Sans aller jusqu’à saturer l’espace médiatique (exercice que l’intéressé, de par la nature de sa démarche, ne peut guère susciter), l’actualité discographique de Peter HAMMILL a été particulièrement importante dans la première moitié de l’année 2012 puisque, entre un coffret live de 7 CD et un album expérimental de VDGG (Alt), le « thin man » nous a en plus régalé d’un nouvel album ! À la prédisposition jubilatoire pour le fan peut cependant succéder un décontenancement dû au trop grand contraste artistique des œuvres publiées.

Le coffret Pno Gtr Vox Box livrait un HAMMILL « mis à nu » dans ses performances scéniques même, réinterprétant ses classiques, ses gros calibres, ses secondes mains et ses petits-derniers avec une liberté, une audace et un goût du danger qui engendrent le tout et son contraire (extrapolations, dépassements, accidents, ratages, flamboyances…). Le live, c’est la vérité dans l’instant, entre corde raide et fulgurance. Or, le travail de studio de Peter HAMMILL ne s’inscrit pas nécessairement dans cette perspective.

On le sait, HAMMILL a toujours mis un point d’honneur à assurer tout seul la prise en charge totale de ses disques, de l’écriture à la publication, de l’enregistrement au mixage. Depuis Singularity, Peter HAMMILL n’invite même plus aucune « voix » extérieure, tous les instruments sont joués par lui, et aucun regard extérieur n’intervient dans la production (contrairement à Fireships, qui est désormais bien loin). Paradoxalement, depuis que VAN DER GRAAF GENERATOR a été réactivé, Peter HAMMILL, dans son travail soliste, se renferme de plus en plus sur lui-même.
+++
Objectif de l'exercice:
Reprenez le texte sur l'actualité discographique de Peter Hammill en 2012 et prolongez-le à partir de sa dernière phrase.

Données affichées:
+++
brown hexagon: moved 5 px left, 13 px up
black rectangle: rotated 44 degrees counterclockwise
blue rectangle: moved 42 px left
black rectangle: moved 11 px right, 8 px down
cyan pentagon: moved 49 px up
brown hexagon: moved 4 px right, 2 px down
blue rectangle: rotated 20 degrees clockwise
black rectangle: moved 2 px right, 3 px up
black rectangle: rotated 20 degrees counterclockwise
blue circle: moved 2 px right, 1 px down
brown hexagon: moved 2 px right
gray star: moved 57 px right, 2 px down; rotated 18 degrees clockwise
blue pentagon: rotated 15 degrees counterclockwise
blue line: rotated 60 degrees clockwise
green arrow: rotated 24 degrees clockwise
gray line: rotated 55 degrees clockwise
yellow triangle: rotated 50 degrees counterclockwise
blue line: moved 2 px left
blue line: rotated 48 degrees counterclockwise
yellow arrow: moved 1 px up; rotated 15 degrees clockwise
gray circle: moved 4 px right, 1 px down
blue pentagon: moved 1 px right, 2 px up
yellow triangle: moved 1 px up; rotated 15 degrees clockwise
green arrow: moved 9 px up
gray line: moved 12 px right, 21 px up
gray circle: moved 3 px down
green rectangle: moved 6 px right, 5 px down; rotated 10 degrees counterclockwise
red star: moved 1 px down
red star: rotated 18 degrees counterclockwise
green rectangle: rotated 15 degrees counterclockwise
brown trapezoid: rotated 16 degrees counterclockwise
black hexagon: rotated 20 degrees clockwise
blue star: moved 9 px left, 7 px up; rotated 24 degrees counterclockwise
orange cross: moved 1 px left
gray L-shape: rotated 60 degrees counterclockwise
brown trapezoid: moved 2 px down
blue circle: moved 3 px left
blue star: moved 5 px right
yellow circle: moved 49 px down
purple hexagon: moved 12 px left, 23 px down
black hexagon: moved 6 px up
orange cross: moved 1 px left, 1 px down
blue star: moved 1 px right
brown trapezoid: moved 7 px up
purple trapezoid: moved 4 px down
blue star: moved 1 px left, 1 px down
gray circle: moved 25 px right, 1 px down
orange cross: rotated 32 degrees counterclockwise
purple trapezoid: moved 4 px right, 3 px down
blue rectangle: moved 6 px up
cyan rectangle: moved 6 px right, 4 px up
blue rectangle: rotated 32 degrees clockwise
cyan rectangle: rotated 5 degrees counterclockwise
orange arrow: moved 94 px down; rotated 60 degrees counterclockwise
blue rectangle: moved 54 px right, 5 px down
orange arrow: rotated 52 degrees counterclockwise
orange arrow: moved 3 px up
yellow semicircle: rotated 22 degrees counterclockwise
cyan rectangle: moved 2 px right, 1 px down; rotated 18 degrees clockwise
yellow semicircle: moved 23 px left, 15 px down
+++
Réponse:
Conçus autour de la même triade instrumentale (piano, guitares, voix), ses disques solo illustrent un souci de l’arrangement qui se traduit par diverses expérimentations fondées sur l’empilement, la superposition des couches de voix, de guitares et de piano. Toute la difficulté réside dans la construction et le placement équilibrés de ces matières vocales et instrumentales, de façon à ne pas plomber, ternir ou dévoyer la charge émotionnelle de ses chansons.

Cette obsession du son mono-tonal et de la production monomaniaque peut hélas engendrer un sentiment de monotonie ou de lassitude chez l’auditeur. Aussi, la réception de ce nouvel album dépendra donc de la disponibilité de chacun vis-à-vis de cette approche caractérisée par une économie de moyens, et l’exploitation de ceux-ci au bout de leurs possibilités.

Autant dire que pour apprécier Consequences, on a intérêt à accepter les règles du jeu et à être en phase avec les options esthétiques de Peter HAMMILL. Il n’est que d’écouter le plus long morceau, Perfect Pose : notes dissonantes de piano, petites boucles répétées de guitare électrique, « soundscapes » fantomatiques, basse ronflante, voix éprouvée… tous les éléments sont réunis pour concocter une ambiance torpide et floutée qui rappelle celles de Thin Air.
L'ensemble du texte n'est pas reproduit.